Jobs and Personnel Moves

Bay Equity Home Loans has entered the northeast market with the acquisition of assets of Village Mortgage. “We are pleased the people of Village Mortgage have chosen to join Bay Equity,” said Bay Equity Chief Executive Officer Brett McGovern, “they are experienced and highly respected mortgage professionals who share and embrace our family culture and our commitment to an exceptional borrower experience. This is a clear win/win having a great group of people joining a bigger stronger platform and the benefits that come with that. A great culture fit for both groups.” The northeast team is led by Regional Sales Manager Laurel Caliendo. “We have found a great new home in Bay Equity. From loan products to industry leading operations and support teams, we are off to a great start,” said Caliendo. “We are very impressed by the commitment of ownership and executive management to our success.” Bay Equity is actively looking for similar opportunities. Renee Blackwell-Hildebrand is leading this effort for Bay; contact her for a confidential discussion. 

Lender Sierra Pacific Mortgage continues to expand in 2019 by recently announcing the opening of its 25th new branch office. The Indian Wells office is led by lending veterans Patrick Mahon and Debbie Calixto. The team of loan professionals handle purchase and refinances in Riverside County. There are plenty of incentives for Coachella Valley consumers and originators alike to head to Sierra Pacific.
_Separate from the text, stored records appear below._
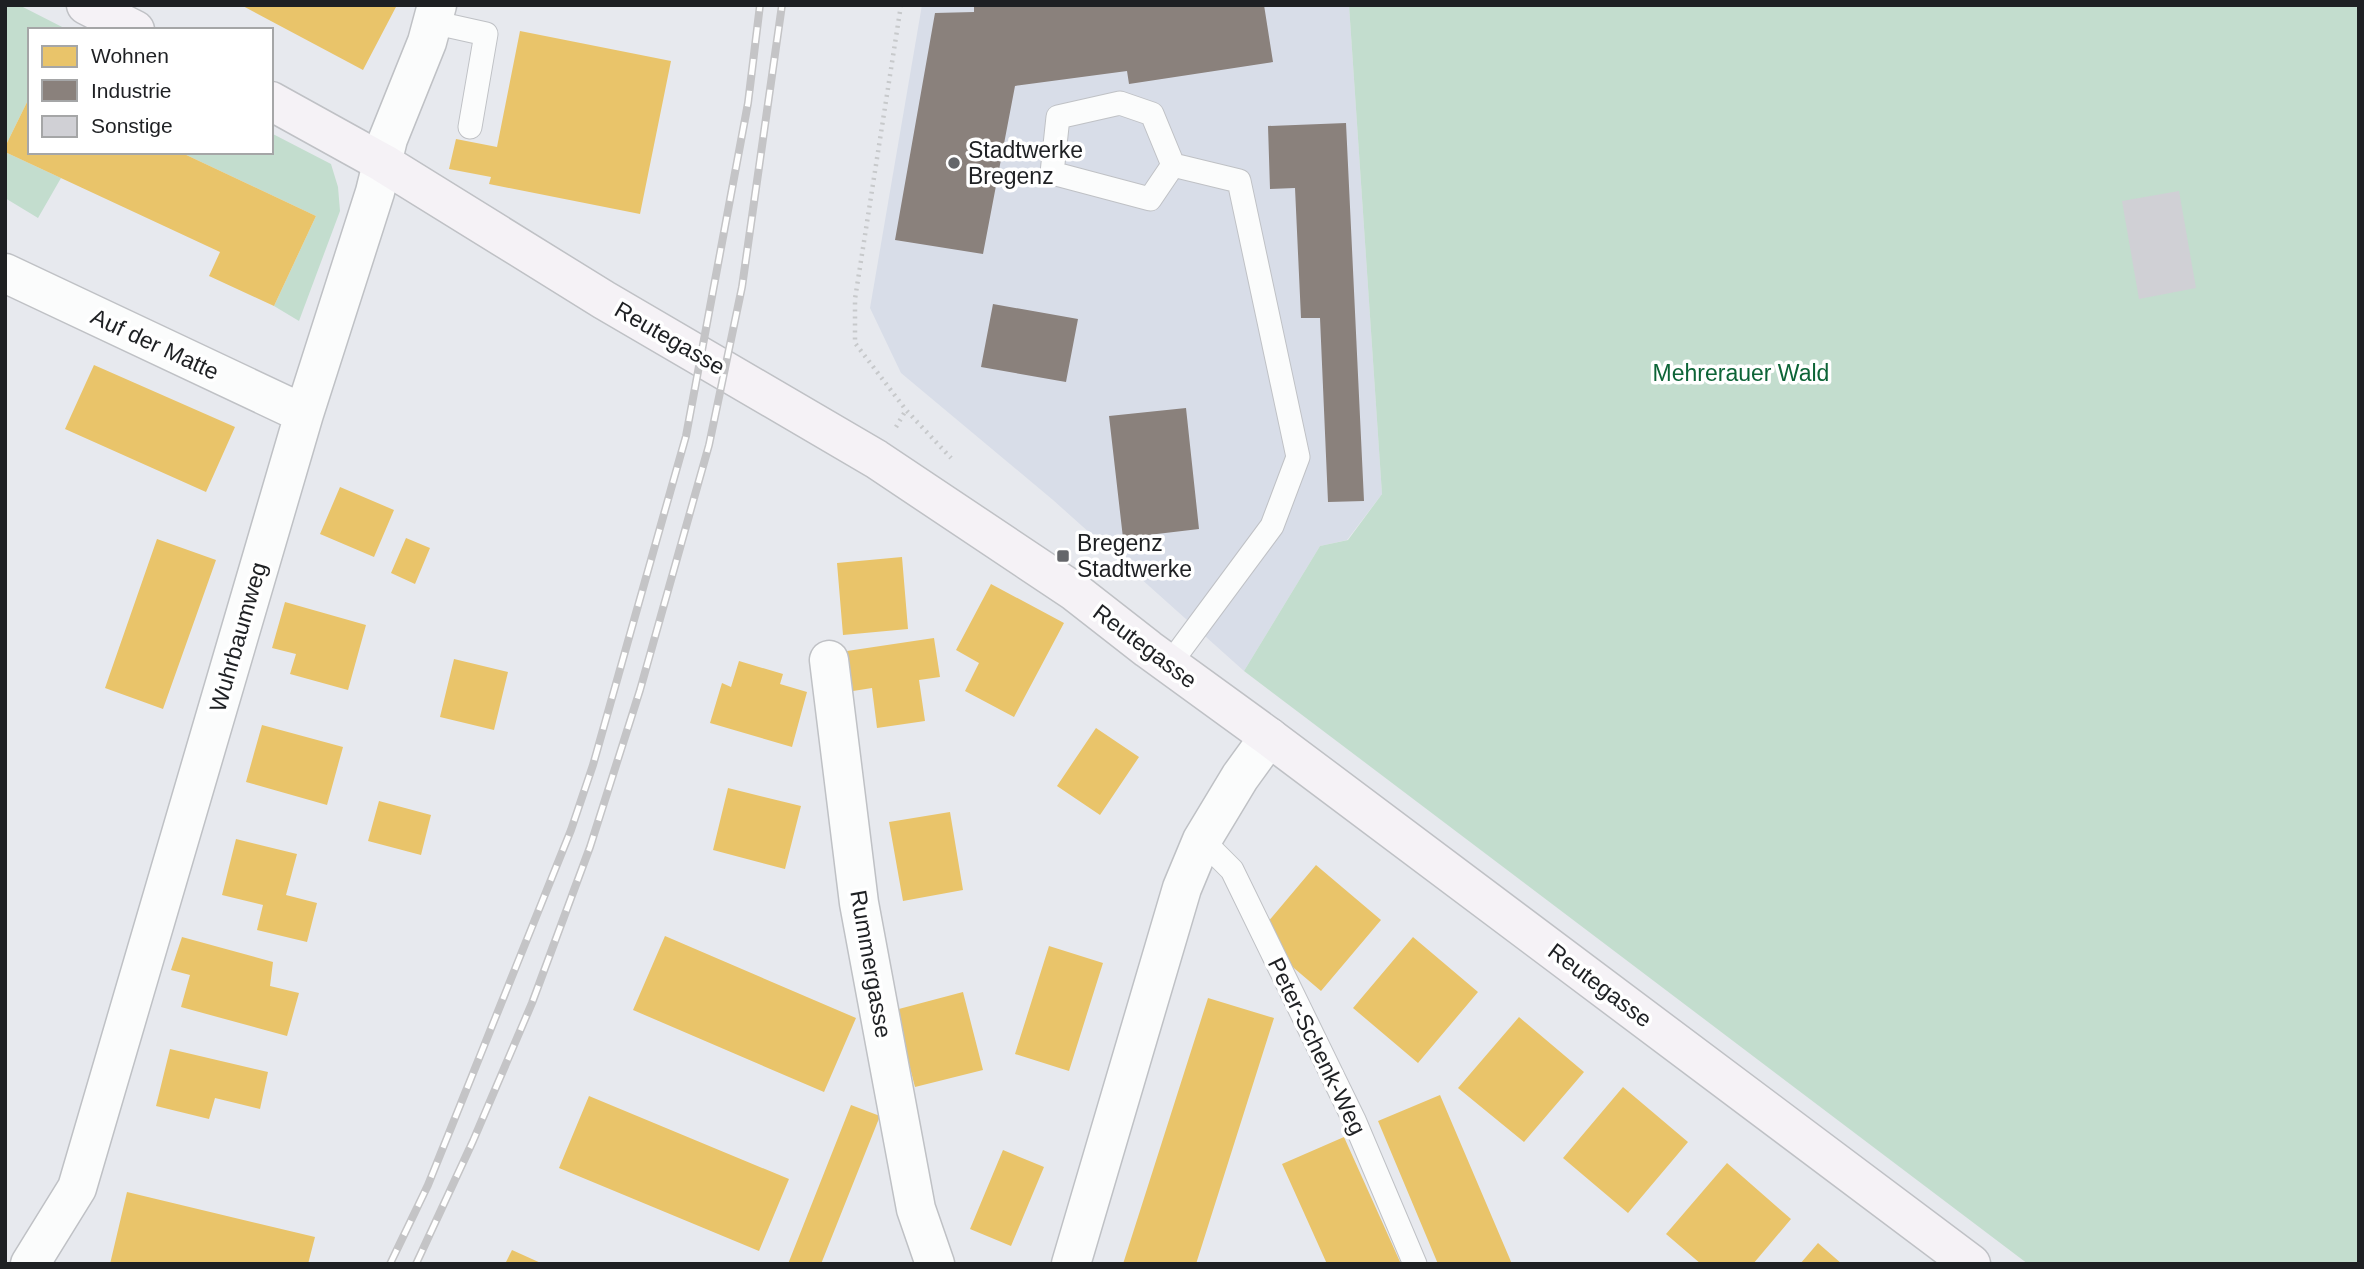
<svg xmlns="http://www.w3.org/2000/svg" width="2364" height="1269" font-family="Helvetica,sans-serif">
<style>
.built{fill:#d8dde8}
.green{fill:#c3ddce}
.homes{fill:#e9c46a}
.industry{fill:#8a817c}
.building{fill:#d0d0d5}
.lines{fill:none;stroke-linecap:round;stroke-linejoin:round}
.lane-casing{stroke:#bfc1c5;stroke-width:25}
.street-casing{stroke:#bfc1c5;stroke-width:41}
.secondary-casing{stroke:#bfc1c5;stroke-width:41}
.path{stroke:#c7c9cb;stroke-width:4.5;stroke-dasharray:2 5;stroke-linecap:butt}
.lane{stroke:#fbfcfc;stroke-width:23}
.street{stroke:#fbfcfc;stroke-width:38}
.secondary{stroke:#f5f2f6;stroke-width:38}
.rail-casing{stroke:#c4c4c6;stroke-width:8}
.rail{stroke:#fff;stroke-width:5;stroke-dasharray:16;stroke-linecap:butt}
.poi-dot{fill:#64666a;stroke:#fff;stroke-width:2.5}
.labels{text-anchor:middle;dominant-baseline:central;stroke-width:7;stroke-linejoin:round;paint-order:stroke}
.poi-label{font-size:23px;fill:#1e2023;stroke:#fff;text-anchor:start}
.street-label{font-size:23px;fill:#1e2023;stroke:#fff}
.park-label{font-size:23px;fill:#0d6437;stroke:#fff}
</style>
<rect width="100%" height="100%" fill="#e7e9ee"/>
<!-- built -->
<path class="built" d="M 922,5 L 1349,5 L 1382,494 L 1347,540 L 1320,546 L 1244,671 L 1053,500 L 901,373 L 870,308 Z"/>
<!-- green -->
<path class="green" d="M 5,5 L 19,5 L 68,30 L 30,30 L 30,96 L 5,147 Z
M 1349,5 L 2359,5 L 2359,1264 L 2028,1264 L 1244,671 L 1320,546 L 1348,540 L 1382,494 Z
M 271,133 L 331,164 L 338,187 L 340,211 L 299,321 L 274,306 L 316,216 L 180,152 L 271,152 Z
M 5,152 L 61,178 L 38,218 L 5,198 Z"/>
<!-- homes -->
<path class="homes" d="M 241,5 L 397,5 L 363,70 Z
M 520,31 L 671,61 L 640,214 L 489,184 L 491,177 L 449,169 L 456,139 L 497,147 Z
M 30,96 L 30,152 L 180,152 L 316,216 L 274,306 L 209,276 L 220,252 L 5,152 L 5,147 Z
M 94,365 L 235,427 L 206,492 L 65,429 Z
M 340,487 L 394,510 L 374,557 L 320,534 Z
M 406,538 L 430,548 L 415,584 L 391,573 Z
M 157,539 L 216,560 L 163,709 L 105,688 Z
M 902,557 L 908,629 L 843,635 L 837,563 Z
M 991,584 L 1064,623 L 1014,717 L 965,691 L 979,663 L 956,650 Z
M 285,602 L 366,625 L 348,690 L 290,674 L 296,654 L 272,648 Z
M 934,638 L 940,677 L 919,680 L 925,721 L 877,728 L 872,688 L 853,691 L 847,651 Z
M 454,659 L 508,672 L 494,730 L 440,717 Z
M 739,661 L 783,674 L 780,684 L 807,692 L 792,747 L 710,723 L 722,683 L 731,687 Z
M 262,725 L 343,747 L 327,805 L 246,782 Z
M 1096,728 L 1139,757 L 1100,815 L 1057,786 Z
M 728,788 L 801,806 L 785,869 L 713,850 Z
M 379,801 L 431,815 L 421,855 L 368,841 Z
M 950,812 L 963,890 L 903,901 L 889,822 Z
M 236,839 L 297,854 L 286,895 L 317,903 L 307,942 L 257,930 L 263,905 L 222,895 Z
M 1316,865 L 1381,920 L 1321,991 L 1256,936 Z
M 665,936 L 856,1018 L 824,1092 L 633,1010 Z
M 182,937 L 273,962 L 270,986 L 299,993 L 287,1036 L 181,1007 L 190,975 L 171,970 Z
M 1413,937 L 1478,992 L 1418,1063 L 1353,1008 Z
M 1049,946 L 1103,963 L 1069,1071 L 1015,1054 Z
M 963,992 L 983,1070 L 915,1087 L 895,1010 Z
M 1208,998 L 1274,1018 L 1196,1264 L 1123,1264 Z
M 1519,1017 L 1584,1072 L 1524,1142 L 1458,1088 Z
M 170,1049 L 268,1072 L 260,1109 L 215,1098 L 209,1119 L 156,1106 Z
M 1623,1087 L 1688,1142 L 1628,1213 L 1563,1158 Z
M 1440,1095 L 1512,1264 L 1438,1264 L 1378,1121 Z
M 589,1096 L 789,1179 L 759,1251 L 559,1168 Z
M 851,1105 L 880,1116 L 821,1264 L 788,1264 Z
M 1344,1137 L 1401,1264 L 1327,1264 L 1282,1164 Z
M 1003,1150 L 1044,1167 L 1011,1246 L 970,1229 Z
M 1727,1163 L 1791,1219 L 1753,1264 L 1701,1264 L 1666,1234 Z
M 127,1192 L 315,1237 L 308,1264 L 110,1264 Z
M 1818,1243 L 1842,1264 L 1800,1264 Z
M 512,1250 L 543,1264 L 505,1264 Z"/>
<!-- industry -->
<path class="industry" d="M 974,5 L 1264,5 L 1273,62 L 1129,84 L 1127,71 L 1015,86 L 983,254 L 895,240 L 935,13 L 974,12 Z
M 1346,123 L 1364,501 L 1328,502 L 1320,318 L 1301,318 L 1295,188 L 1270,189 L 1268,126 Z
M 993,304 L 1078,319 L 1066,382 L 981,367 Z
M 1186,408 L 1199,529 L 1123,538 L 1109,416 Z"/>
<!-- building -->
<path class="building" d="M 2179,191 L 2196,288 L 2139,299 L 2122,201 Z"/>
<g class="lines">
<!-- lane casing -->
<g class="lane-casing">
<path id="lane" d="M 432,22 L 486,34 L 470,127
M 1169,665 L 1272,526 L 1298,457 L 1239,181 L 1173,165 L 1152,114 L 1120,103 L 1058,117 L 1052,173 L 1150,199 L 1173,165
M 1202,840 L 1232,870 L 1354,1120 L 1415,1264"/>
</g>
<!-- street casing -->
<g class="street-casing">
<path id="street" d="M 5,273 L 304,414
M 829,660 L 859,903 L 916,1209 L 935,1264
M 30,1264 L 77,1188 L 304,414 L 375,192 L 388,139 L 427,42 L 437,5
M 1071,1264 L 1182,888 L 1202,840 L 1240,777 L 1269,737"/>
</g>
<!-- secondary casing -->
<g class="secondary-casing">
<path id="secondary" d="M 86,5 L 135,30
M 271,101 L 383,163 L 604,300 L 876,459 L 1075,592 L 1148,649 L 1269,737 L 1971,1264"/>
</g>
<!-- path -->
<path class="path" d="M 901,5 L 855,299 L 855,343 L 906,410
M 896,427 L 906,410 L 951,458"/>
<!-- lane -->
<use href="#lane" class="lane"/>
<!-- street -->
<use href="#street" class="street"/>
<!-- secondary -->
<use href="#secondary" class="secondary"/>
<!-- rail casing -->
<g class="rail-casing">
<path id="rail" d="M 390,1264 L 428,1185 L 571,830 L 593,765 L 686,436 L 748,103 L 760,5
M 416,1264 L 473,1141 L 532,1003 L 590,847 L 640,690 L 709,445 L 742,287 L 782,5"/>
</g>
<!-- rail -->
<use href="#rail" class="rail"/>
</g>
<!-- markers -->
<g class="poi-dot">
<circle cx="954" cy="163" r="7"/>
<rect x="1056" y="549" width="14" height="14" rx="3.5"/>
</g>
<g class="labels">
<!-- poi labels -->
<g class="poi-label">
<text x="968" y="150">Stadtwerke<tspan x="968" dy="26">Bregenz</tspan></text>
<text x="1077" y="543">Bregenz<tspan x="1077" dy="26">Stadtwerke</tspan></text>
</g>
<!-- street labels -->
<g class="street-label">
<text transform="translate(670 338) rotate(30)">Reutegasse</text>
<text transform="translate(155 344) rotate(25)">Auf der Matte</text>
<text transform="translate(238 637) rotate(-74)">Wuhrbaumweg</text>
<text transform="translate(1145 646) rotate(37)">Reutegasse</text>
<text transform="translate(871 964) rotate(80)">Rummergasse</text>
<text transform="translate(1600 985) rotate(37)">Reutegasse</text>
<text transform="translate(1317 1046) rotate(64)">Peter-Schenk-Weg</text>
</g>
<!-- park labels -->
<g class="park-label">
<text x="1741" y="373">Mehrerauer Wald</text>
</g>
</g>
<!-- border -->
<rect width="2364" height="1269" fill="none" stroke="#1e2023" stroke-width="14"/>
<!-- legend -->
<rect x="28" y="28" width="245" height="126" fill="#ffffff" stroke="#a5a6a7" stroke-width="2"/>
<rect x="42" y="46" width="35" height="21" fill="#e9c46a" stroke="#a5a6a7" stroke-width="2"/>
<text x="91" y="63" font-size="21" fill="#1e2023">Wohnen</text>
<rect x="42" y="80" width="35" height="21" fill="#8a817c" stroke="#a5a6a7" stroke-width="2"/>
<text x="91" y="98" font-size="21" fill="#1e2023">Industrie</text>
<rect x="42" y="116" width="35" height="21" fill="#d0d0d5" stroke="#a5a6a7" stroke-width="2"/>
<text x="91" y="133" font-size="21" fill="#1e2023">Sonstige</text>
</svg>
In addition to its expansive Adventum™ product, prospects choose Sierra Pacific after learning that over 97% of closed borrowers would refer friends and family to them. “Sierra Pacificcontinues to invest in the expansion of our Retail channel while aligning our growth with expanding national markets,” said Jay Promisco, Chief Production Officer.  “Patrick Mahon’s leadership and our new Indian Wells branch represents our lasting commitment to build upon Sierra Pacific's 33-year legacy.” To be part of this growth, contact Chris Schenk, Director of Sales Development.

“Are you a highly motivated sales professional with a strong competitive edge about yourself? Do you have a proven track record of success in Non-QM sales? Do you feel like you could do so much more with the right company, with the right Non-QM products and in the right situation? If so, you just might be the Wholesale Account Executive we are looking for. Highly competitive compensation package with a massive territory, there is no limit to what the right person can earn and accomplish in this very unique opportunity.” Please submit inquiries to Anjelica Nixt for forwarding.
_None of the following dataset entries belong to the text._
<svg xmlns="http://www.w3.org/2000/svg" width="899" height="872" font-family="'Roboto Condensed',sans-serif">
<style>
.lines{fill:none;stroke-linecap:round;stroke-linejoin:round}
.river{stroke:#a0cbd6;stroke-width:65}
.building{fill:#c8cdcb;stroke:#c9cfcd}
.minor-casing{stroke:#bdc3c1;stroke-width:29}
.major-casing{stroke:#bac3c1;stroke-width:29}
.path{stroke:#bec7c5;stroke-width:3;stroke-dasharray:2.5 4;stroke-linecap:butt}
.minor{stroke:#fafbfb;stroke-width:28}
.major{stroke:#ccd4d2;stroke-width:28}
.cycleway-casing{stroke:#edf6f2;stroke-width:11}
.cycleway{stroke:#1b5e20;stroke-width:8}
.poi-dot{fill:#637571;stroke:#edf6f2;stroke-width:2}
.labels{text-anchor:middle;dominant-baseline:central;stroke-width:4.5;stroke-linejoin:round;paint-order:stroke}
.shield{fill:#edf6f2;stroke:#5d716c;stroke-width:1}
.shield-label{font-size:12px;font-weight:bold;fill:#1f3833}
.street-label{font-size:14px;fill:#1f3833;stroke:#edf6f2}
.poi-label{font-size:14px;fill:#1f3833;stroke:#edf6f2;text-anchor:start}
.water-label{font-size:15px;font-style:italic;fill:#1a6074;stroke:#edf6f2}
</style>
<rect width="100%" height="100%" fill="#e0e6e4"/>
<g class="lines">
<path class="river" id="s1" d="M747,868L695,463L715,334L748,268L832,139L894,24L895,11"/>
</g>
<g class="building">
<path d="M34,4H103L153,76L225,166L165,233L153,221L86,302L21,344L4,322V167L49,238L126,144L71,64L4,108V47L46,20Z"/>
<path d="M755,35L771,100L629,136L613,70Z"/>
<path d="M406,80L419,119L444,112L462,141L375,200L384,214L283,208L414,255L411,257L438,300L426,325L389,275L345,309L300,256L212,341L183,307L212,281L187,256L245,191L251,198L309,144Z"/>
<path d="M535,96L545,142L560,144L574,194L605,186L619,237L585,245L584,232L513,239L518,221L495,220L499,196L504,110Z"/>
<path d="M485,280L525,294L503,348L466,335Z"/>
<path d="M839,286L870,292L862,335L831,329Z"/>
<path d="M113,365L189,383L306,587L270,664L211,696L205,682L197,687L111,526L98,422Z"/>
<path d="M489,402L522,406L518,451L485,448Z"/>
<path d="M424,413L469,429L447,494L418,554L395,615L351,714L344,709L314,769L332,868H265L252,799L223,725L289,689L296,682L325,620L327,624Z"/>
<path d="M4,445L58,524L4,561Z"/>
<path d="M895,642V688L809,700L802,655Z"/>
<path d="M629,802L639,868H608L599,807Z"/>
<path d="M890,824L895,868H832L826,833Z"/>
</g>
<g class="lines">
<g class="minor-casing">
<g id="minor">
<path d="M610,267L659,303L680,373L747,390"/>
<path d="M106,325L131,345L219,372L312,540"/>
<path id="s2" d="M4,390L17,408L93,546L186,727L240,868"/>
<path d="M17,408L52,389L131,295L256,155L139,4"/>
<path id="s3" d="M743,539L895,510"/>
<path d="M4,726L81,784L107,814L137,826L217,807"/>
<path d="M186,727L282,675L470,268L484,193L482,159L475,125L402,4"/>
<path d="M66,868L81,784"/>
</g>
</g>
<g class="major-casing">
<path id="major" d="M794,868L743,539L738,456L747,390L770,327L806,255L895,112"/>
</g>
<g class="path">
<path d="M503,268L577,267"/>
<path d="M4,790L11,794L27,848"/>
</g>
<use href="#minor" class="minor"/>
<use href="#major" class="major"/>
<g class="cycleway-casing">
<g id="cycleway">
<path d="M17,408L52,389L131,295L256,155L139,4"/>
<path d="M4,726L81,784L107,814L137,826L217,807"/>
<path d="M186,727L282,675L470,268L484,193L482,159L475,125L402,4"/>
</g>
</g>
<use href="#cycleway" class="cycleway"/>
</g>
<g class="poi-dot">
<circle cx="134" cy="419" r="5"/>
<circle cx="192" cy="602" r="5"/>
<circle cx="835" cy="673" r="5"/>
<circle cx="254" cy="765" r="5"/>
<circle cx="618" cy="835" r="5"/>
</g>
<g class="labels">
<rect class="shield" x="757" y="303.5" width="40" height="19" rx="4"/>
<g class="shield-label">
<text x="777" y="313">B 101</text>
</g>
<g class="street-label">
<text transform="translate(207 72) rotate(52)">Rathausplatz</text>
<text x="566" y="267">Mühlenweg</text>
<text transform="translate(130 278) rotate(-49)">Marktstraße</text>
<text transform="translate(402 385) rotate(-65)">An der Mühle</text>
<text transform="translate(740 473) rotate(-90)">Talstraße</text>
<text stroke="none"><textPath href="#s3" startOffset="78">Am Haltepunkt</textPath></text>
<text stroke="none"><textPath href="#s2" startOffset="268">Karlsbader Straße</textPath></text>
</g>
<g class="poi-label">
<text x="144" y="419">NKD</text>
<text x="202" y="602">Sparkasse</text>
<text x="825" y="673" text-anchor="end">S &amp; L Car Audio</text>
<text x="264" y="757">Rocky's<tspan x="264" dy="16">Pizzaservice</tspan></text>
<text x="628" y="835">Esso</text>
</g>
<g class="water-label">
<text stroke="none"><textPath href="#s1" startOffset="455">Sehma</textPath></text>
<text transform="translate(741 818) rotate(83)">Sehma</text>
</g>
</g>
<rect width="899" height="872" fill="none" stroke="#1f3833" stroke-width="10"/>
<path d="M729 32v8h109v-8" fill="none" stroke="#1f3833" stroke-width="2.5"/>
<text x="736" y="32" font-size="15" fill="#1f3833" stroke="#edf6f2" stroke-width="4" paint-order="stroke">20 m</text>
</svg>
Waterstone Mortgage Corporation has named Andy Peach as the company’s new President & CEO after more than 30 years of experience in the mortgage lending industry, including leadership roles in retail, consumer direct, correspondent, and wholesale production. Congrats!

Mountain West Financial announced that Ed Adams is its most recent addition to the MWF Leadership Team, bringing over 30 years of origination, management, and leadership experience. He will oversee all aspects of the Retail Channel. “MWF would like to extend a warm welcome, we are excited to see the new tools and ideas Ed brings to this incredible group of high performers!”